## PASSAGE SHOWN
——————————
# The Cylc GraphParser

The GraphParser is an important class in Cylc. This notebook shows its documentation and a few examples of how it can be used.

In [1]:
from cylc.graph_parser import GraphParser
from cylc.version import CYLC_VERSION

print("Cylc version     : {}".format(CYLC_VERSION))
print("GraphParser docs :")
print(GraphParser.__doc__)

Cylc version     : 7.7.1-243-gc7c11
GraphParser docs :
Class for extracting dependency information from cylc graph strings.

    For each task in the graph string, results are stored as:
        self.triggers[task_name][expression] = ([expr_task_names], suicide)
        self.original[task_name][expression] = original_expression

    (original_expression is separated out to allow comparison of triggers
    from different equivalent expressions, e.g. family vs member).

    This is currently intended to process a single multi-line graph string
    (i.e. the content of a single graph section). But it could be extended to
    store dependencies for the whole suite (call parse_graph multiple times
    and key results by graph section).

    The general form of a dependency is "EXPRESSION => NODE", where:
        * On the right, NODE is a task or family name
        * On the left, an EXPRESSION of nodes involving parentheses, and
          logical operators '&' (AND), and '|' (OR).
——————————
## TASK LIST
1. Answer these from the GraphParser notebook:
(a) Which Cylc version does the printed output report?
(b) Why is original_expression kept separate from the triggers?
(c) Besides parentheses, which logical operators may appear in the expression on the left of a dependency?
2. Carry on the GraphParser notebook from its last sentence.

## GIVEN DATA
——————————
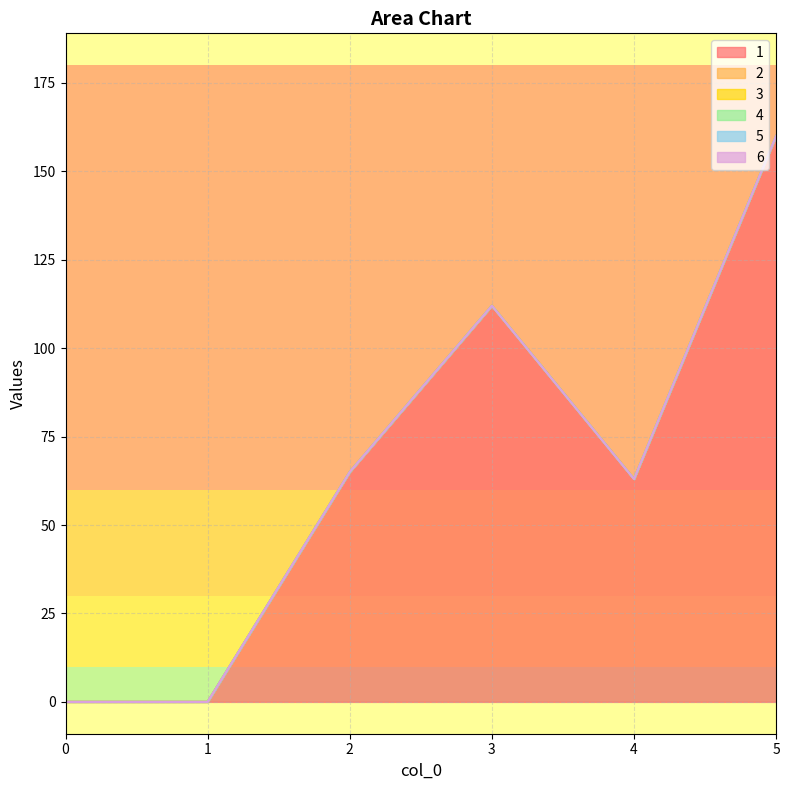

How many lines are shown in the chart?

6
——————————
## YOUR RESPONSES
1.
(a) 7.7.1-243-gc7c11
(b) It allows comparison of triggers from different equivalent expressions, such as family versus member.
(c) '&' (AND) and '|' (OR).

2.
        *

In [2]:
graph_parser = GraphParser()
graph_parser.parse_graph("a => b")
print(graph_parser.original)

{'a': {'': ''}, 'b': {'a:succeed': 'a:succeed'}}


GraphParser stores state. So calling it multiple times may lead to unwanted outputs. The best option is to create a new instance.

In [3]:
graph_parser = GraphParser()
graph_parser.parse_graph("a:finish => b:succeed => c")
print(graph_parser.original)

{'a': {'': ''}, 'c': {'b:succeed': 'b:succeed'}, 'b': {'(a:succeed|a:fail)': 'a:finish'}}


The graph created by GraphParser is a [Directed acyclic graph](https://en.wikipedia.org/wiki/Directed_acyclic_graph) composed of nodes, e.g. *a, b,* and *c.* The arrows (i.e. *=>*) denote the edges. So there is an edge between *a* and *b*, and another edge between *b* and *c*.

The colon mark (i.e. *\:*) is used to show that there is a special dependency between the two nodes. *a:finish => b* can be read as *&ldquo;a triggers b only when it finishes&rdquo;*.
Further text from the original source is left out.